A former military prosecutor, a Democrat, and a conservative San Diego-area, a Republican, are jointly authoring legislation that would bar the state — and private companies that do business with the state, including utilities — from helping the NSA collect so-called “metadata” or electronic data on Californians without a warrant. The bill, SB 828, introduced Monday, was authored by Sen. Ted Lieu, D-Long Beach, and Sen. Joel Anderson, R-Alpine.

The legislation follows a resolution approved last year on a bipartisan vote urging the NSA to halt its “unconstitutional practices.”

The prohibition would extend to public universities that receive state funding from doing NSA research.
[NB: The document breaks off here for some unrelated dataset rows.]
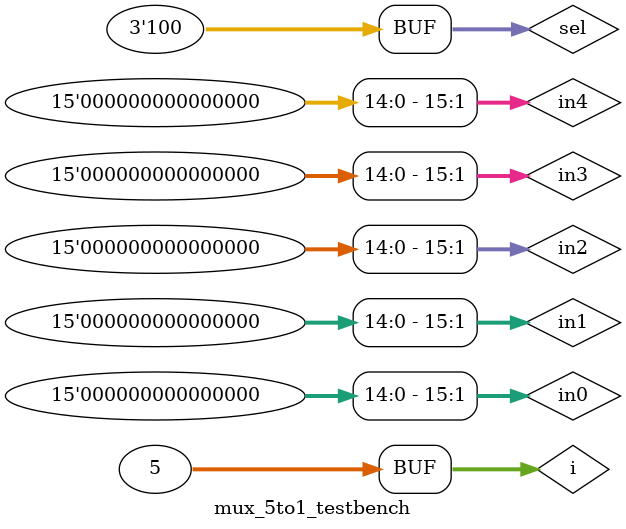
<source format=v>
module mux_5to1_testbench;
	reg [15:0] in0;
	reg [15:0] in1;
	reg [15:0] in2;
	reg [15:0] in3;
	reg [15:0] in4;
	reg [2:0] sel;
	wire [15:0] out;
	integer i;
	
	parameter testDelay = 10;
	
	CSSE232_Project_3_Bit_Mux UUT(.a (in0), .b (in1), .c (in2), .d (in3), .e (in4), .sel (sel), .out (out));
	
	initial
	begin
		in0 = $random; in1 = $random; in2 = $random; in3 = $random; in4 = $random; sel = 3'b000;
		
		for(i = 0; i < 5; i=i+1) begin
			#(testDelay) sel = i;
		end
		
		#(testDelay) in4 = $random;
		
		end
endmodule

</source>
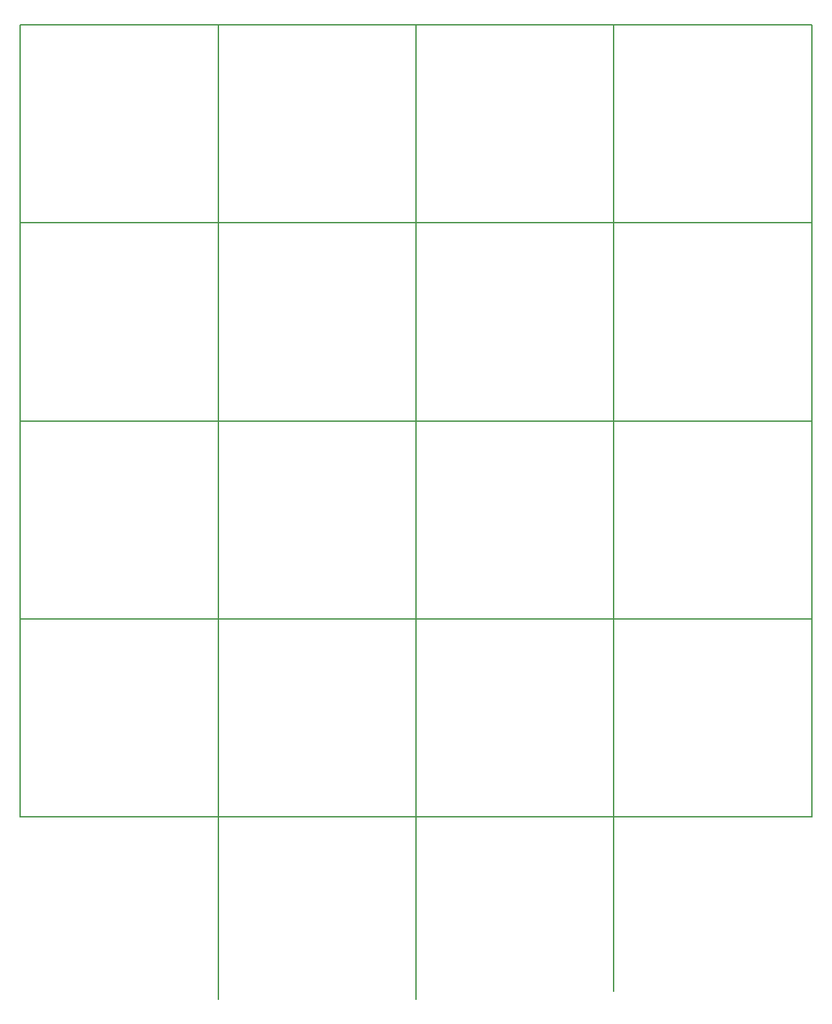
<source format=gm1>
G04 #@! TF.FileFunction,Profile,NP*
%FSLAX46Y46*%
G04 Gerber Fmt 4.6, Leading zero omitted, Abs format (unit mm)*
G04 Created by KiCad (PCBNEW 4.0.6) date 11/11/17 16:17:48*
%MOMM*%
%LPD*%
G01*
G04 APERTURE LIST*
%ADD10C,0.100000*%
%ADD11C,0.150000*%
G04 APERTURE END LIST*
D10*
D11*
X140000000Y-135000000D02*
X140000000Y-157000000D01*
X115000000Y-135000000D02*
X115000000Y-158000000D01*
X90000000Y-135000000D02*
X90000000Y-158000000D01*
X65000000Y-60000000D02*
X165000000Y-60000000D01*
X65000000Y-85000000D02*
X165000000Y-85000000D01*
X65000000Y-110000000D02*
X165000000Y-110000000D01*
X140000000Y-135000000D02*
X140000000Y-35000000D01*
X115000000Y-135000000D02*
X115000000Y-35000000D01*
X90000000Y-135000000D02*
X90000000Y-35000000D01*
X65000000Y-35000000D02*
X65000000Y-135000000D01*
X165000000Y-35000000D02*
X65000000Y-35000000D01*
X165000000Y-135000000D02*
X165000000Y-35000000D01*
X65000000Y-135000000D02*
X165000000Y-135000000D01*
M02*

</source>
The measure, introduced Monday, stems from disclosures from former NSA contractor Edward Snowden about the U.S. government’s collection of vast troves of electronic data on its hundreds of millions of people, including U.S. citizens. A panel appointed by President Obama has called for an overhaul of the system. Among other things, reports based on the Snowden documents have shown repeated privacy violations and the  gathering of sensitive data from private Internet companies.
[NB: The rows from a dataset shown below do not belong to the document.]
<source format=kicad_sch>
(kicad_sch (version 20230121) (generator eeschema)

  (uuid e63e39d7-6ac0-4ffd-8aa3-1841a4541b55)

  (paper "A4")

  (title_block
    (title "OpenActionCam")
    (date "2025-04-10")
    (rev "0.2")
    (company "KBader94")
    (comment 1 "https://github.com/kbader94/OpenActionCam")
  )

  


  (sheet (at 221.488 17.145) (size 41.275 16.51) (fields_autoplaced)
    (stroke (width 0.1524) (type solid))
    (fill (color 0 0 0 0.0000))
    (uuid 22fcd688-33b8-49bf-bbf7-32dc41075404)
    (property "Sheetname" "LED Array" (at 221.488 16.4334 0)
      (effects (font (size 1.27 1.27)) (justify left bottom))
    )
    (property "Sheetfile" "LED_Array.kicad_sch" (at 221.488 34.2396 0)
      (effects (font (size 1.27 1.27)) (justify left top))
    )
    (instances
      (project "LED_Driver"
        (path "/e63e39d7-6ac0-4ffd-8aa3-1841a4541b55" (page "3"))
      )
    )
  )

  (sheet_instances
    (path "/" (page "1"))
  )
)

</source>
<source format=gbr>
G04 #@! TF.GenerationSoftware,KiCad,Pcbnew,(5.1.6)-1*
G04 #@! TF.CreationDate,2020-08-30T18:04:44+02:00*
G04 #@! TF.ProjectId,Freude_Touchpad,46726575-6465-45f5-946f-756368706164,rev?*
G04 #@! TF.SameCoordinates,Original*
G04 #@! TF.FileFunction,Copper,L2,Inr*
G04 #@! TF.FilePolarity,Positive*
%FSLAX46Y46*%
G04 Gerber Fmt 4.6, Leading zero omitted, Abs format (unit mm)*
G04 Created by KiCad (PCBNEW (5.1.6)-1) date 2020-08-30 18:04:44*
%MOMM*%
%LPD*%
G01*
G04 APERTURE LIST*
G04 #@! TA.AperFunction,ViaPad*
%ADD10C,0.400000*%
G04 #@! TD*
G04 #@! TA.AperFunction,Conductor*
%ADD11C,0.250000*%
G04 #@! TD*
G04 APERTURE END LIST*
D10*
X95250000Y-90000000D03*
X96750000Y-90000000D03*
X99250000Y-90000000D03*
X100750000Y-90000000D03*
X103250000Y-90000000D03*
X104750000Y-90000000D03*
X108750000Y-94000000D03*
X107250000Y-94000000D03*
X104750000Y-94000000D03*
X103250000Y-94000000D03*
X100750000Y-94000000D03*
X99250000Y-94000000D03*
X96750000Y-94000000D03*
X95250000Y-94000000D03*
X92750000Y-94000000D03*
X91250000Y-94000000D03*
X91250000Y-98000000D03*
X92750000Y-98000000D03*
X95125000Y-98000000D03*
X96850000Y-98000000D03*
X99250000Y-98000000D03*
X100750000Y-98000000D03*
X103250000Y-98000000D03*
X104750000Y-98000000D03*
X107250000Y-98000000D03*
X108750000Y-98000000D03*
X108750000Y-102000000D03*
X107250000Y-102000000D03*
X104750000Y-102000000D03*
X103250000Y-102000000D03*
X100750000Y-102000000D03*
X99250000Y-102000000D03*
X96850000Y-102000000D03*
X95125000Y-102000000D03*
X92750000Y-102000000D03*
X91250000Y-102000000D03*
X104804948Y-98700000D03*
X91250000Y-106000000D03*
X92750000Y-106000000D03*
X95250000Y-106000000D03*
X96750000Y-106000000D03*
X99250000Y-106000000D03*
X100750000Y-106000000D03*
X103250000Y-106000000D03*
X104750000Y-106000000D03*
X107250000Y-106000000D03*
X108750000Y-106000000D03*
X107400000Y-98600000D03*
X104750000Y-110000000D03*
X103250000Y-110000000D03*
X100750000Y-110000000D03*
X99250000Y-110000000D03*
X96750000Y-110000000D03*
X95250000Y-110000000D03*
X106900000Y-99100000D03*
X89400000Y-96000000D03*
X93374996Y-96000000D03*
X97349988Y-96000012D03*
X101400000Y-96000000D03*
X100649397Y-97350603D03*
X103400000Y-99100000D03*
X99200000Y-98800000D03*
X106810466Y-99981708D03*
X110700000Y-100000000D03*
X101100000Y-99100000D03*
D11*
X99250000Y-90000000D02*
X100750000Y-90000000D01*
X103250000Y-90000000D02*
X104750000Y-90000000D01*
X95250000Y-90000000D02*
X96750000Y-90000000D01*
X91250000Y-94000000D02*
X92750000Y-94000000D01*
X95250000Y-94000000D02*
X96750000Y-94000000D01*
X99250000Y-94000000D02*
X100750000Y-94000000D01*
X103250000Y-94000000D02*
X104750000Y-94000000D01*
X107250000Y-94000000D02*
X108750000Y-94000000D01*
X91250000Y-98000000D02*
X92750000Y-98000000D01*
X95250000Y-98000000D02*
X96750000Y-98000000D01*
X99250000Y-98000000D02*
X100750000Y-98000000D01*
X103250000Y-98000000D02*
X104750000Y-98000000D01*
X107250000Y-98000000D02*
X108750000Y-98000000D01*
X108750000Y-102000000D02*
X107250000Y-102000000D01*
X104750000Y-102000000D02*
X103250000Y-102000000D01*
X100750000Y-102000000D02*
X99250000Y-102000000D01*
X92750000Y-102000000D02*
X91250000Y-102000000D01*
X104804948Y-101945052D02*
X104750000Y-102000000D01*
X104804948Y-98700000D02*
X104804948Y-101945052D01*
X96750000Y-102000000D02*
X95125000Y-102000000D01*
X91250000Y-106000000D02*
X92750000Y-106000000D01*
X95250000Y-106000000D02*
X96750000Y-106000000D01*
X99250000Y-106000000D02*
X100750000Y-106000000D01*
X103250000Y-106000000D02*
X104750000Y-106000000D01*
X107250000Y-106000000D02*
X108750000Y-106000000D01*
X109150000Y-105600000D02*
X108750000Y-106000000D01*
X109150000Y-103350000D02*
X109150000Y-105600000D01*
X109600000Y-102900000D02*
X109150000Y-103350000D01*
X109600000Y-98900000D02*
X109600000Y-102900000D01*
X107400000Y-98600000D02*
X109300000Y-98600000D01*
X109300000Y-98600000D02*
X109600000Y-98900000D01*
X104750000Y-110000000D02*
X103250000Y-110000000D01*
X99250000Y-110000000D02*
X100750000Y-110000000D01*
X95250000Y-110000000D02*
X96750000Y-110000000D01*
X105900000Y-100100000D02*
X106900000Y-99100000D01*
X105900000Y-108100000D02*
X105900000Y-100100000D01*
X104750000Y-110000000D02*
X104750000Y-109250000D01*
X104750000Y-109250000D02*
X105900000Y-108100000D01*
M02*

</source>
“The National Security Agency’s massive level of spying and indiscriminate collecting of phone and electronic data on all Americans, including more than 38 million Californians, is a direct threat to our liberty and freedom,” Lieu, a former Air Force prosecutor, said in a statement released by his office. Anderson said he jointly authored the bill because “I support the Constitution, our 4th Amendment rights and our freedoms to live in the United States …. ”

The legislation follows a resolution approved last year on a bipartisan vote urging the NSA to halt its “unconstitutional practices.”

“The last time the federal government massively violated the U.S. Constitution, over 100,000 innocent Americans were rounded up an interned,” Lieu said, referring to the World War II internment of Japanese Americans.